Olivia Bax: ‘Roost’ is by far the heaviest piece I’ve made as there’s a lot more steel than normal because I wanted the intricacy in parts.
It’s lighter than you think but it’s stronger than you think. You look at it and assume it will be delicate but it’s really quite robust.
Olivia Bax: This is one of the first times I’ve made a component-based piece which I can’t handle on my own. It’s a new thing for me because I like to be independent.
What about your choice of colour? My associations flip from beachfront and public pools to putty and Blu Tack. They’re very definite and very limited.
Olivia Bax: The pulp I mix means that all the colours I use have the same sort of hue. I use household paint that’s been discarded. That limits my choice and I quite like using colour that’s been mixed wrong.
You can see the variations. The blue of ‘Eyrie’ is a bright turquoise, so it’s readily recognisable. Whereas ‘Roost’ doesn’t feel like a colour you could pinpoint, especially since there’s purple coming through in some areas.
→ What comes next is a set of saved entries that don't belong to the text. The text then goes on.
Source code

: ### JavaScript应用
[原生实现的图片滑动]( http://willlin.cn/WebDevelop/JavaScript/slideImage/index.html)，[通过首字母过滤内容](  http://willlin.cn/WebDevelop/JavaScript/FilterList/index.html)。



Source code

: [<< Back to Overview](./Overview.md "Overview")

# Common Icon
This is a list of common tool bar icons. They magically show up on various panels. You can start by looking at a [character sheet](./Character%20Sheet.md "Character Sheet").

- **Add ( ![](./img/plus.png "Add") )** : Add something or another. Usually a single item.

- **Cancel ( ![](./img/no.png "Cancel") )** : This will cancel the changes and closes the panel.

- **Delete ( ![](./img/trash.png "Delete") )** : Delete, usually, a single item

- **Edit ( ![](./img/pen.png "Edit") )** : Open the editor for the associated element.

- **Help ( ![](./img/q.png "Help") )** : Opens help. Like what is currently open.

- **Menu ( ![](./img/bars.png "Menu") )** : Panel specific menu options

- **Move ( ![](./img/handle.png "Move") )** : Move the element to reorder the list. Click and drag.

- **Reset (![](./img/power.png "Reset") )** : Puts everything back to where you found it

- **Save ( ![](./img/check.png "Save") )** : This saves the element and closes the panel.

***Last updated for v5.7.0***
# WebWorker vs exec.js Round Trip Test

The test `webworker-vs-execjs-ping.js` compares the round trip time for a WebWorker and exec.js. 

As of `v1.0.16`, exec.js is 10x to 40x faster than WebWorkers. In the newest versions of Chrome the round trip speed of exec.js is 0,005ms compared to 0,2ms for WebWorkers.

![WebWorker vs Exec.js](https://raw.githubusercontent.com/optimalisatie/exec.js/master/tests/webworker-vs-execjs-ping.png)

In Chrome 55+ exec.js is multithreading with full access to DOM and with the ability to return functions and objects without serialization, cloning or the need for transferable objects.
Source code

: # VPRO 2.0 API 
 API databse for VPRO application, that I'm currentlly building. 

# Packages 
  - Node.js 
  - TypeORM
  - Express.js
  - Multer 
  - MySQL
Olivia Bax: When I chose that colour it reminded me of a Farrow & Ball interior colour. I liked the colour being loosely associated with the show being in a domestic space. This is the first time there are three colours because of the floor. You’ll notice I normally only have just one or sometimes two colours. I thought the ‘Roost’ blue was a bit dull so I needed to accompany it with something punchy.
Colourful like Lily’s kitchen.
Lily Brooke: Lily’s mad kitchen!
Olivia Bax: It’s nice how many aspects of my work connect with the book. When we spoke on the phone I wasn’t sure what to suggest, I just knew I read ‘The Third Policeman’ when I was studying and really enjoyed it.
It’s pleasing to remember and forget. Like you were saying before about drawing instead of photographing, then you can start drawing in the studio and enmesh different things you’ve seen but you wouldn’t be conscious of purposely bringing those things together. I’ve done something like that looking out a train window by trying to get a quick line or shape of something that’s not of the natural landscape. You do enough of those and the collective starts to form its own language or image. It becomes something else where you couldn’t track the source of each of those lines.
Olivia Bax: Yes, I enjoy drawing when I’m not in the studio and I’m sure it feeds into different sculptures. At the time I was making this work I’d become preoccupied with balconies. They’re an interesting idea of extending space that’s neither inside or outside. One of the teaser images I put out for the show was a digital drawing of a bamboo structure at the side of somebody’s house in Hong Kong. The idea of hooking extra space onto architecture is brilliant. It belongs and it doesn’t at the same time.